Design and programming of hard/firm/software for networked control, sensing, and sequencing of pneumatic sculptures by Chico MacMurtrie at the Muffathalle in Munich. Each piece has its own Raspberry Pi which handles network communication and runs local control algorithms via an Arduino MEGA with specially designed PCB shields operating the valves and reading the sensors. Puredata is used to translate UDP network data to/from standard MIDI for master sequencing in Ableton Live through each piece’s custom Max For Live device.
A suite of free audio software that I designed and developed with DJ/Rupture and Rosten Woo dedicated to exploring non-western & poetic notions of sound in interaction with alternative interfaces. This video shows them in action. For more info and free download, is.gd/sufiplugins We are working on porting these devices to the VST plugin format and will be setting to work on a piece of Sufi Hardware in the near future.
A screenshot of the mute and fader automation software I developed for James Murphy’s Oram console (with a master section by Purple Audio) at DFA’s Plantain Recording House. This stand-alone Automation sequencer gets it’s sample-accurate sync information from Logic, Pro Tools, or any supported audio sequencer via ReWire. The sample count provided by ReWire is downsampled (according to the sample rate of the session) to 30 frames per second and a serial count of these integers provides the timeline on which events are recorded. This sequencer features both a static mode for simple snapshot recall and a dynamic mix mode with read, write, touch, and latch modes for fully automated analog mixing. Recent additions include graphical ‘pencil’ editing and a subgroup/master fader automation trimming.
Batucada is a pattern-based percussion sequencer built in MaxMSP and designed for live performance using a PowerBook. Controlled mostly by the ‘qwerty’ keyboard, Batucada allows the performer to improvise with patterns and ‘grow’ new ones live. It features variable-division repeats with the right hand, while the left hand selects the instruments to which the repeats will be applied. Mute and Solo, like repeat are applied with the right hand to instruments selected with the left. Signal-based timeline warping (‘swing’) and offset can be handled either globally or locally, allowing different instruments to have their own swing and/or offset settings.
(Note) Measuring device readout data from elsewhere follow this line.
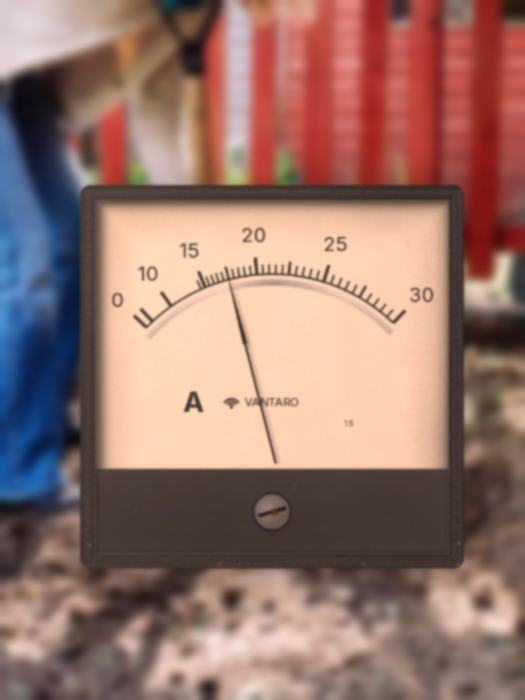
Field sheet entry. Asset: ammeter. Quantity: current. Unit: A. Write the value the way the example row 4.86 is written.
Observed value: 17.5
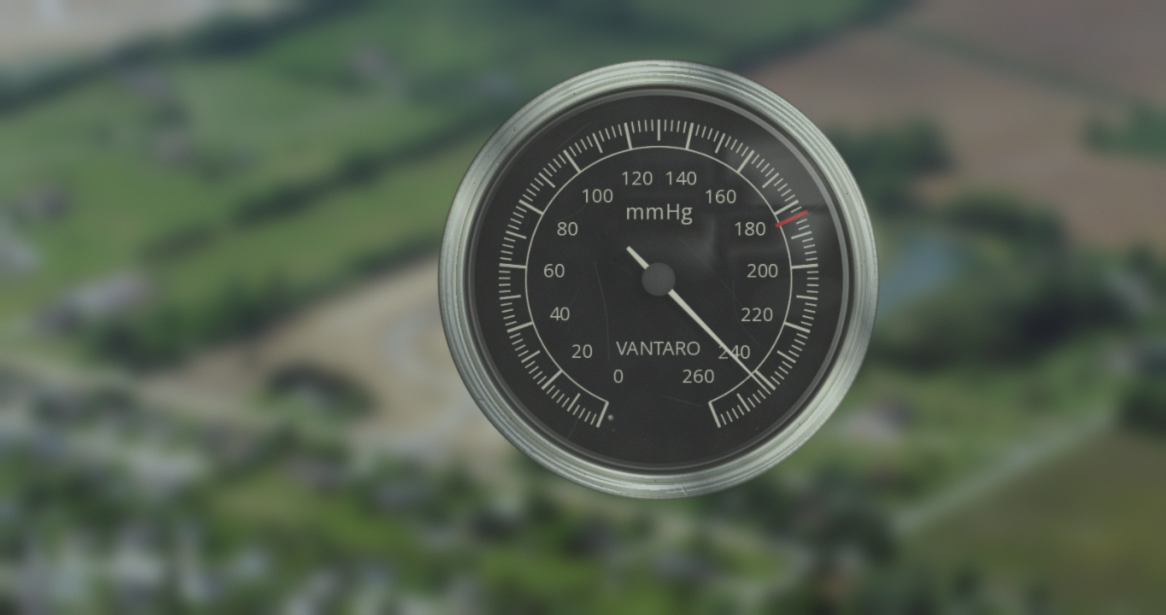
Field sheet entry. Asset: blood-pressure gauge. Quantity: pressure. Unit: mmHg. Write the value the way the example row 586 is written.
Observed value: 242
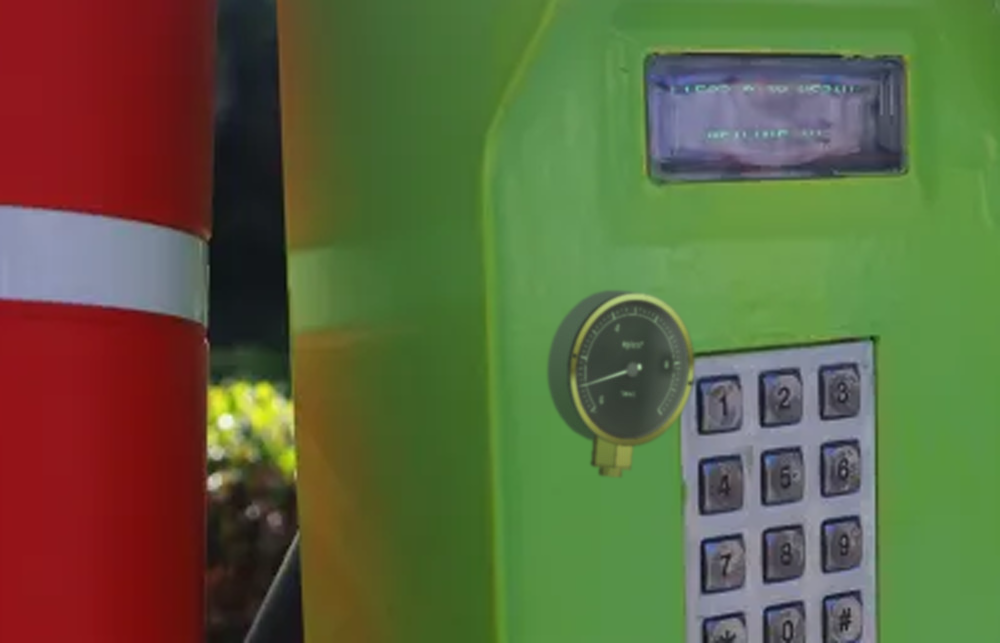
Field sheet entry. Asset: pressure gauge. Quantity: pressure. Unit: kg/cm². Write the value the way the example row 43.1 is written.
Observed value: 1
Batucada can run as either a master sync device or can be slaved to incoming MIDI time code, MIDI beat clock, ReWire, or a traditional audio click track. In addition to MIDI note commands, Batucada can send 7 and 14-bit MIDI LFO information as well as 2 +/-5V control voltages for interfacing with analog synthesizers and processors. Within the software, I’ve implemented ‘VeLFOs’ (7-bit scalable triangle/sine/square wave LFOs) synced to each track (with individual offsets) for governing velocity, but this data can be mapped to anything from filter cutoff to event execution probability. Timing is coupled to the sample rate by the scaling of signals and is only subjected to Max’s scheduler when turned into MIDI note messages at the output.
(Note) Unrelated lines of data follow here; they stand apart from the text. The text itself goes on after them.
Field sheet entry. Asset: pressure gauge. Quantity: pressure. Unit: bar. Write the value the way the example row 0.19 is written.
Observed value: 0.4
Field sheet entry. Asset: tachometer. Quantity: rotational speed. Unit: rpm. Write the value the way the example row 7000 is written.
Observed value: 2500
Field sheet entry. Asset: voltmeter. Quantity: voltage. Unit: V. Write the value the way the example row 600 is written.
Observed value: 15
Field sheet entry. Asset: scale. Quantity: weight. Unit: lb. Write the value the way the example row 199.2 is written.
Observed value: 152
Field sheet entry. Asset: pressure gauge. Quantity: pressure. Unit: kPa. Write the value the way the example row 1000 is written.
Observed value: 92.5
Development of the above pictured MSP version is frozen and I am currently working on a new build of Batucada in Pd utilizing Pd’s < sample-accurate event scheduling and driven by a clock which will also implement Euclidean GCD/LCM-based counters for creating rhythmically compelling math-beats. Most all performance functionality that inspired development of Batucada has been eclipsed in recent versions of Live.
Miniature, modular instruments designed to affix to virtually any structure thereby allow the composer musical control of anything from a battery of specially designed instruments to structural surfaces within pre-existing architectural space.
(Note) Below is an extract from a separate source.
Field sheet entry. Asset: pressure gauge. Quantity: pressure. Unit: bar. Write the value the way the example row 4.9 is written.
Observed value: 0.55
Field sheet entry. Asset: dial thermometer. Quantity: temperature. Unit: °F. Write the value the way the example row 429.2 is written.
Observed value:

With an emphasis on simplicity, each of these mechanisms’ design usually consists of only one electromechanical actuator (a rotary motor, or linear solenoid) which responds to varying degrees of supply voltage remotely regulated by a microcontroller. This single-actuator design philosophy demands that all mechanical movement within the instrument be subordinated on the physical capabilities of the lone motor or solenoid employed and, while this may sound like a limitation, such use of mechanical design (as opposed to more ‘intelligent’ electronic design) manifests a reliability, mechanical consistency and modularity that would otherwise not be possible.
Each device can be fitted with a variety of harnesses for mounting and is connected to the brain (box containing the PIC microcontroller and DC power supply) via a single run of cable. Thus, the microcontroller administers the appropriate voltage to hit, shake, scrape, bow, spin, whip, or pluck sound from any sonorous object with the exact precision one would expect from digital control.
Installations and Performances in New York City (Harvestworks, Chelsea Art Museum, Gigantic Art Space, Eyebeam Gallery, Angel Orensanz Foundation, P.S.1 Clocktower Gallery, and The Frying Pan), and worldwide at 2004 NIME conference in Hamamatsu, Japan, 2004; iMAL festival in Brussels, Belgium; 2004 Audio Arts Festival in Krakow, Poland; When The Time Traveller Kills His Grandmother (a survey of current sound art curated by Fritz Welch) 2005 London, England.